- **TEXT**
☆ ☆ ☆ ☆

The XYZ Hub stores geospatial data in a space to optimize retrieval of these features within that space given by an identifying space id, level (z), longitude (x), and latitude (y). You can see this by looking at the format of a request. A call to the endpoint might look like:

 GET https://xyz.api.here.com/hub/spaces/{spaceid}/tile/web/{z}_{x}_{y}.

If headers including the token are sent properly, the response would include a feature that could look like the following.

{
    "type": "Feature",
    "geometry": {
        "type": "Point",
        "coordinates": [
            -2.960847,
            53.430828
        ]
    },
    "properties": {
        '@ns:com:here:xyz': {
            "tags": [
                "date:2019-02-06",
                "hour:09:00"
            ]
        },
        "level": 2,
        "resolution": 10
    }
}

At the risk of recursing indefinitely, this feature is itself a description of a service request for a feature. The XYZ Hub API supports Tagging for creating indexes on important data for quicker retrieval. In this case that’s the date and time, with additional properties like the zoom level and resolution of the request.

☆ ☆ ☆ ☆

- **PROVIDED INFORMATION**
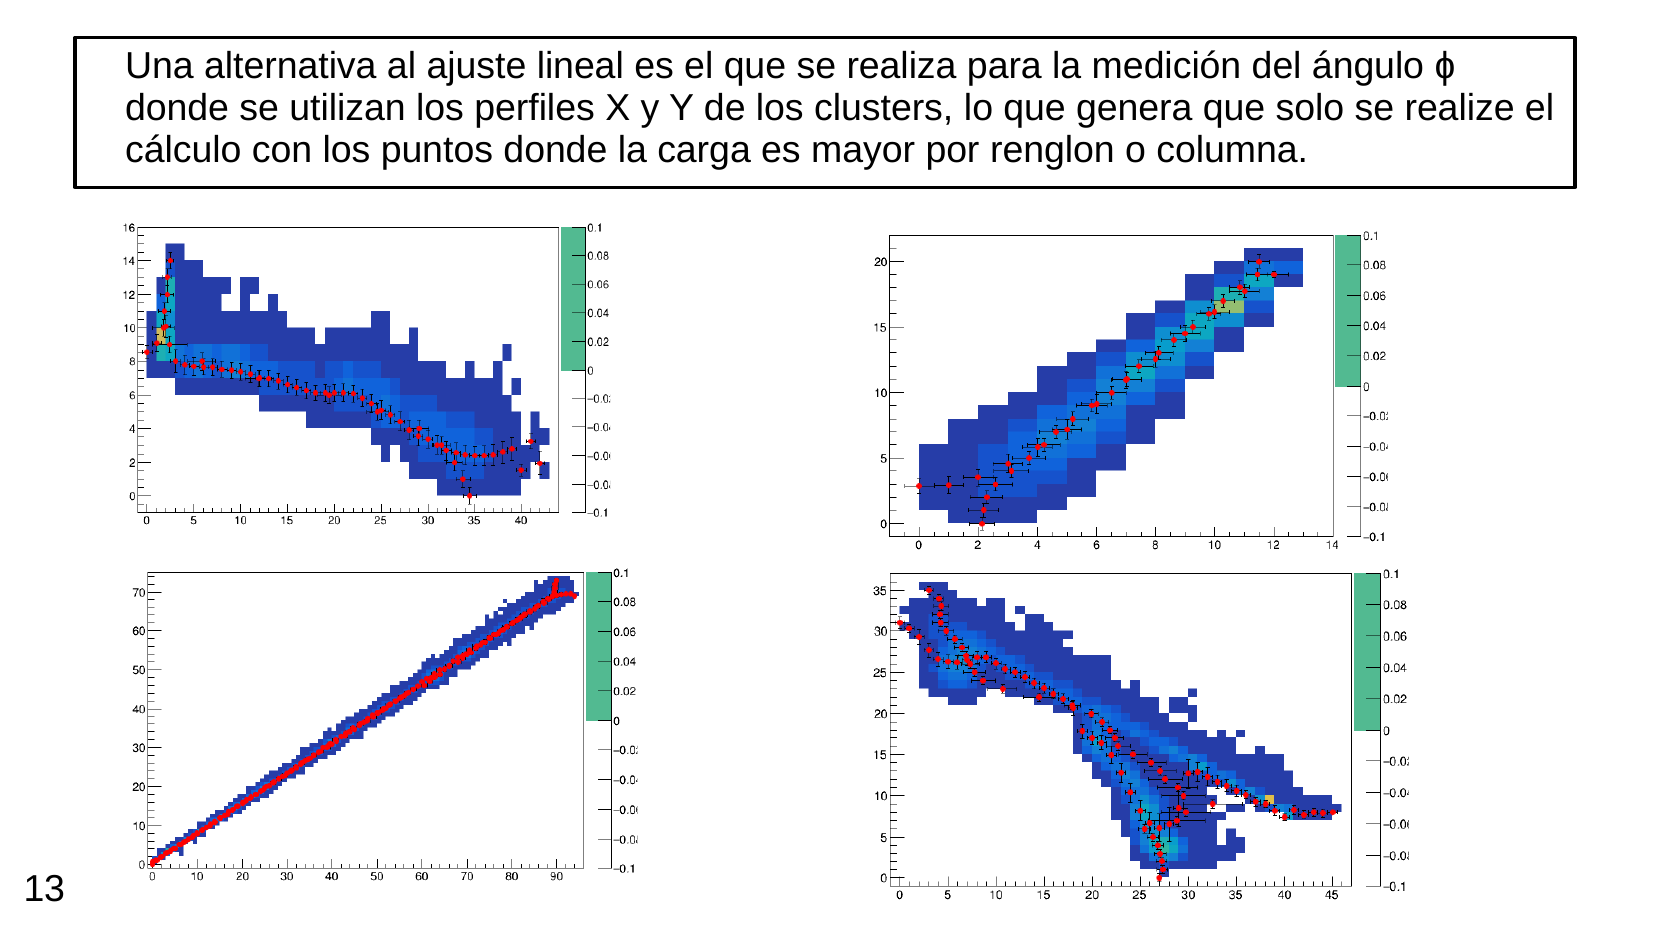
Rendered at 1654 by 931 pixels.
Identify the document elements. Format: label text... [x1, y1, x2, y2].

☆ ☆ ☆ ☆

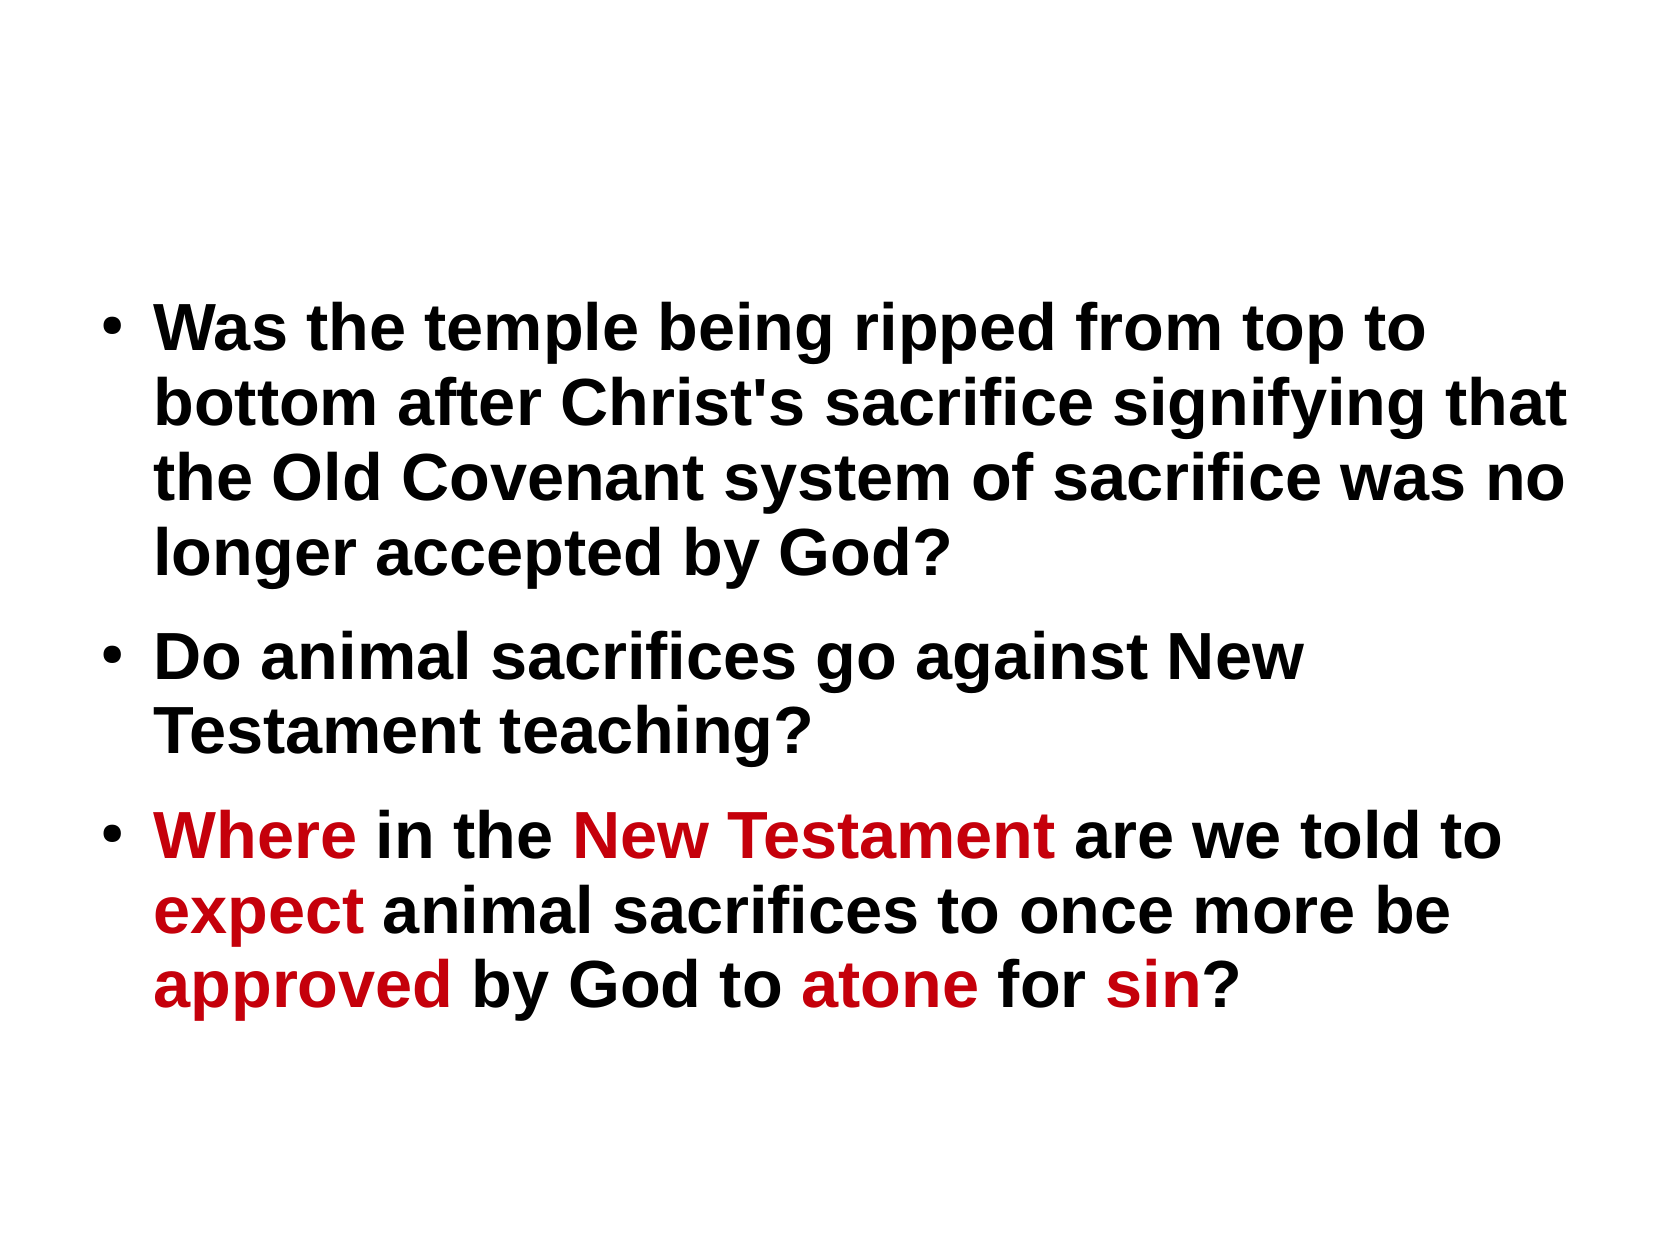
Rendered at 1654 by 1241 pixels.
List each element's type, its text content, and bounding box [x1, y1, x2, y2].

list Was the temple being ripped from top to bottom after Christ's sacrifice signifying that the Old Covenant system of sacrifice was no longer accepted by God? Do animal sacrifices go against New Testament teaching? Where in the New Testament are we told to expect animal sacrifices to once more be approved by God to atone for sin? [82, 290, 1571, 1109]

☆ ☆ ☆ ☆

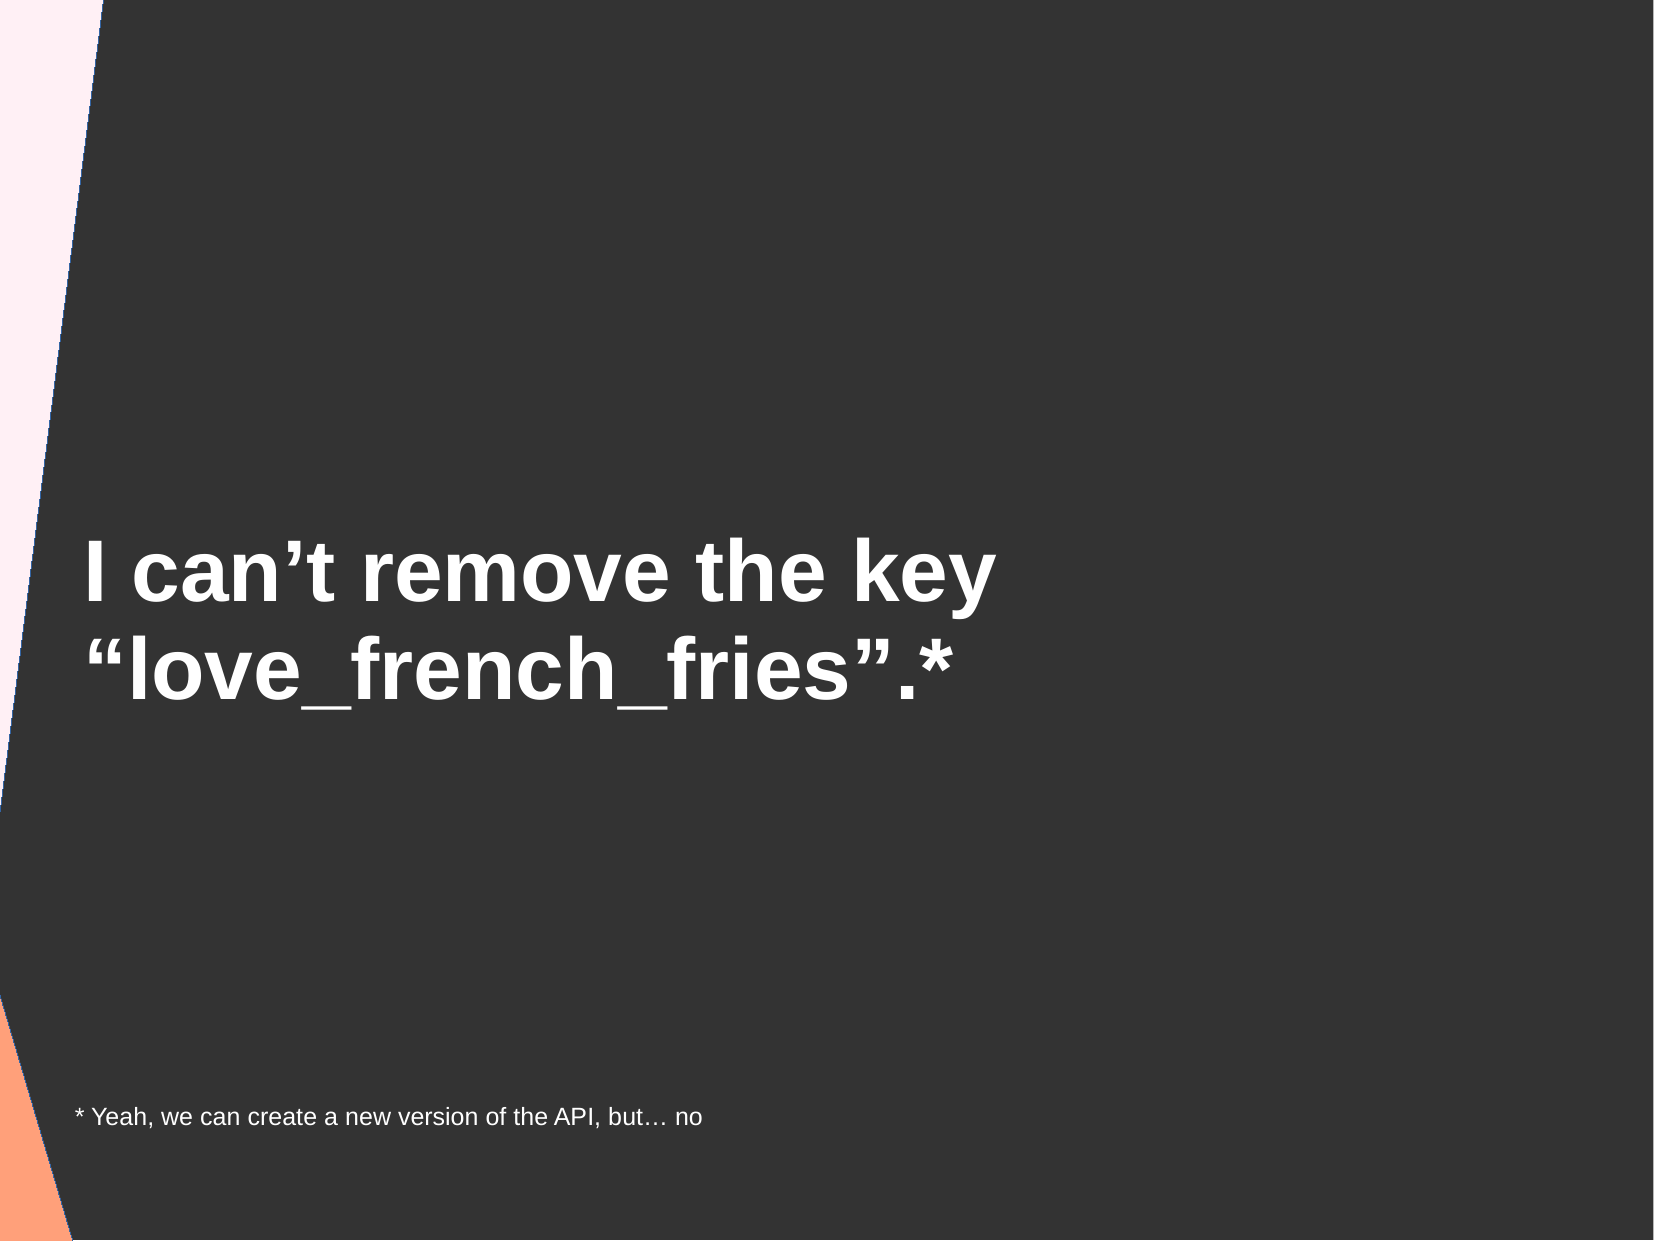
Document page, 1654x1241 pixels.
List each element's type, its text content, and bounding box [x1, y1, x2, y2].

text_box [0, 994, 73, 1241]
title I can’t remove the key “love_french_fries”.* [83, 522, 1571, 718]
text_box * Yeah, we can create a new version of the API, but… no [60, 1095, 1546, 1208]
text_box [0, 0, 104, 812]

☆ ☆ ☆ ☆

- **WORK TO DO**
• a. According to the XYZ Hub text, what does the XYZ Hub API support Tagging for?
• b. Continue the XYZ Hub text from its last sentence, in the same explanatory style.

- **EXPECTED ANSWERS**
• a. Creating indexes on important data for quicker retrieval.

• b.
Marvin explains:

Currently we are only tagging the date and hour of the log entry – but the tags could be also used for all kind of information which is available in the logs. Having XYZ Tags is useful for filtering the dataset or for visualizing them in the UI.

 

Splunk Logs

Serving as many as 8000+ concurrent lambda functions and 100M+ API requests like we do with HERE XYZ can be tough to understand what is going on in the AWS environment. Splunk can help with that and is the source of the data set for this application.

Max explains:

You can collect with Splunk any kind of log data. Applications and services are forwarding their log data to the Splunk server as part of our infrastructure. The Splunk server is instantly indexing the incoming dataset. It is then possible to access the data near to real-time. Splunk provides a huge toolchain to analyze the datasets. Furthermore, you can create statistics including diagrams – in total a very cool piece of software.

Splunk provides a powerful search engine that was used by Max and Marvin to narrow down their Splunk request. Not every service request is for the Hub API for example since there are other APIs, static sites, etc. being monitored with Splunk.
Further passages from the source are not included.